Tempo Ficto de Contribuição
O tempo ficto de contribuição é aquele em que, por determinação legal, considera-se como tempo de contribuição um período em que o segurado não trabalhou efetivamente nem recolheu contribuições previdenciárias. É “ficto” justamente por essa razão: seria considerado como tempo de contribuição um período em que o segurado não laborou e também não recolheu as contribuições previdenciárias.
Mandato Eletivo
Um exemplo de situação que gerou controvérsia quanto ao tempo ficto é o caso dos mandatos eletivos. O Superior Tribunal de Justiça (STJ) decidiu que o tempo de mandato de um membro do Legislativo só conta para a previdência se durante o período ele contribuiu com o INSS.
Segundo o entendimento do STJ, antes da Lei 10.887/2004, os agentes políticos estavam inseridos no rol de segurados facultativos, de modo que o não recolhimento à Previdência Social inviabiliza a computação do tempo pretendido. A inclusão dos agentes políticos como segurado obrigatório somente efetivou-se com a Lei 10.887/2004.

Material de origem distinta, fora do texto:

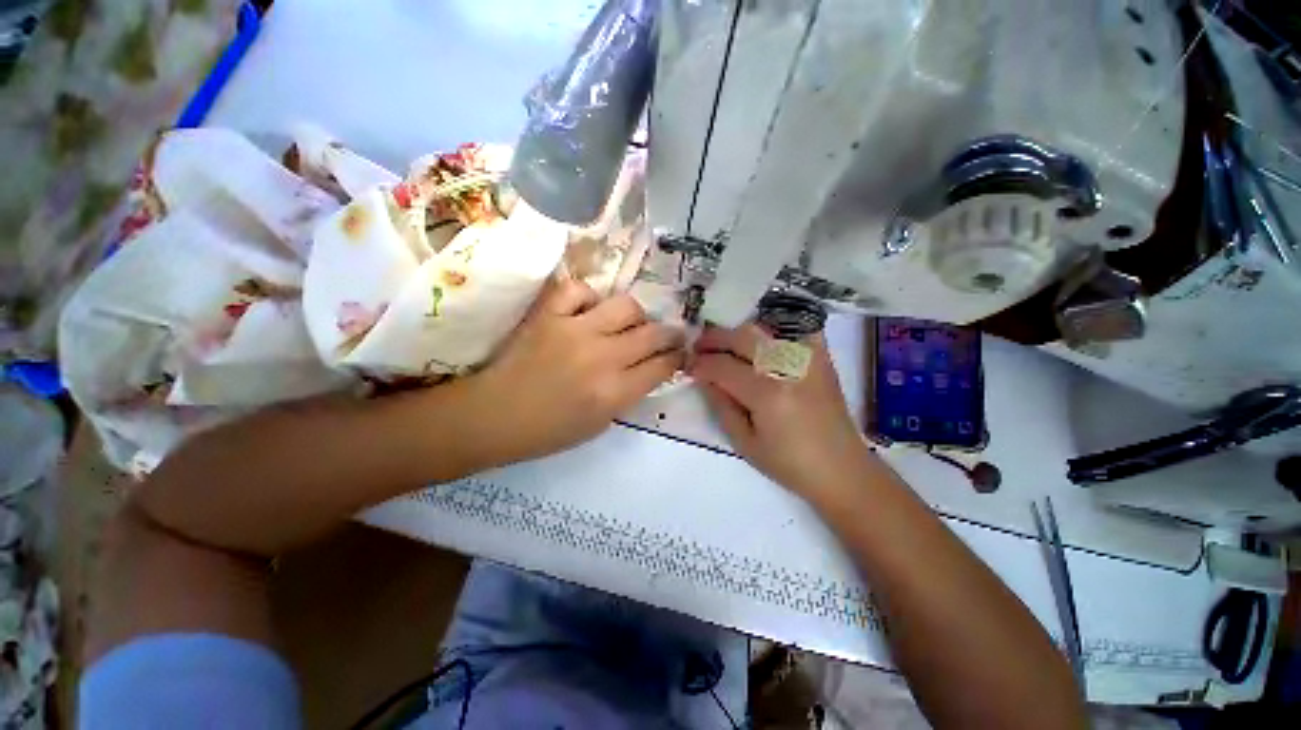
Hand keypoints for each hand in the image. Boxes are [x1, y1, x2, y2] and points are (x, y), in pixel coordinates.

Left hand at [465, 278, 684, 465]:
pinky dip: (588, 298)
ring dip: (635, 315)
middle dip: (670, 334)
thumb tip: (649, 369)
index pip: (662, 366)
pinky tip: (587, 311)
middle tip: (669, 334)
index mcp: (614, 392)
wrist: (494, 416)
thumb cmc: (548, 431)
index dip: (676, 358)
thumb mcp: (600, 424)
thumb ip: (629, 394)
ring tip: (629, 323)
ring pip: (626, 305)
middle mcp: (602, 357)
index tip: (679, 354)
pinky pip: (579, 290)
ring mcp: (575, 330)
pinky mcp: (548, 315)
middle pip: (652, 334)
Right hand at [691, 325, 872, 499]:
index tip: (688, 366)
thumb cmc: (789, 464)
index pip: (723, 367)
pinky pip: (795, 330)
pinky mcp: (821, 359)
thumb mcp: (745, 443)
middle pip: (742, 338)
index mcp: (767, 395)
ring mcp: (807, 359)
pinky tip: (762, 341)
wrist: (841, 469)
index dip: (700, 364)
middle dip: (713, 339)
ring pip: (763, 330)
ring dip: (736, 334)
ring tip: (724, 345)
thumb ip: (721, 405)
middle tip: (698, 347)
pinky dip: (775, 330)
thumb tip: (705, 378)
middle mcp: (788, 368)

Isso significa que, para períodos anteriores a essa lei, o tempo de mandato eletivo só será considerado para fins de aposentadoria se houver comprovação do recolhimento das contribuições previdenciárias.
Licença-Prêmio e Férias Não Gozadas
Outro exemplo de tempo ficto são os períodos de licença-prêmio e férias não gozadas, que eram contados em dobro para fins de aposentadoria no serviço público. No entanto, com a Reforma da Previdência, essa possibilidade foi extinta, não sendo mais possível contar em dobro esses períodos para fins de aposentadoria.
Comprovação do Tempo de Contribuição
A comprovação do tempo de contribuição é fundamental para garantir o direito à aposentadoria. O INSS trabalha com base nas informações que constam no Cadastro Nacional de Informações Sociais (CNIS) de cada contribuinte, que registra todas as informações da vida laboral do segurado, como locais onde trabalhou, períodos de trabalho, valores pagos a títulos de contribuições e benefícios recebidos.
CNIS e Divergências
Para o INSS, só é válido o que consta no CNIS. Quando o instituto vai gerar os tempos de contribuição do beneficiário, ele recolhe as informações que constam nesse cadastro.
Divergências no tempo exato de contribuição podem ocorrer devido a erros do INSS na hora de contar o tempo de contribuição, ou do próprio empregador, que pode ter recolhido a porcentagem da contribuição previdenciária do empregado, mas não repassou para o INSS.
Se o segurado verificar que não consta no CNIS um período em que efetivamente trabalhou e contribuiu, é necessário comprovar esse tempo por meio de documentos como carteira de trabalho, recibos de pagamento, declarações de empregadores, entre outros.
Documentos Necessários
Para comprovar o tempo de atividade especial, que garante a aposentadoria especial, o trabalhador deve apresentar documentos que atestem sua exposição aos agentes nocivos. Os principais documentos são o Perfil Profissiográfico Previdenciário (PPP), o Laudo Técnico de Condições Ambientais do Trabalho (LTCAT), o Programa de Prevenção de Riscos Ambientais (PPRA) e o Programa de Controle Médico de Saúde Ocupacional (PCMSO).
Esses documentos devem ser fornecidos pela empresa empregadora e devem detalhar as condições de trabalho, os agentes nocivos presentes e o período de exposição. Em alguns casos, o INSS pode solicitar uma perícia técnica para confirmar as condições de trabalho declaradas.
Conclusão
Compreender o que não conta no tempo de contribuição para aposentadoria é fundamental para um planejamento previdenciário adequado. As regras previdenciárias são complexas e estão em constante mudança, especialmente após a Reforma da Previdência de 2019, que estabeleceu novas condições para a concessão de benefícios.
É recomendável que o segurado acompanhe regularmente seu extrato previdenciário, verifique se todos os períodos trabalhados estão devidamente registrados no CNIS e, em caso de divergências, busque orientação especializada com um advogado previdenciário que possa analisar seu caso específico e indicar as melhores estratégias para garantir seu direito à aposentadoria.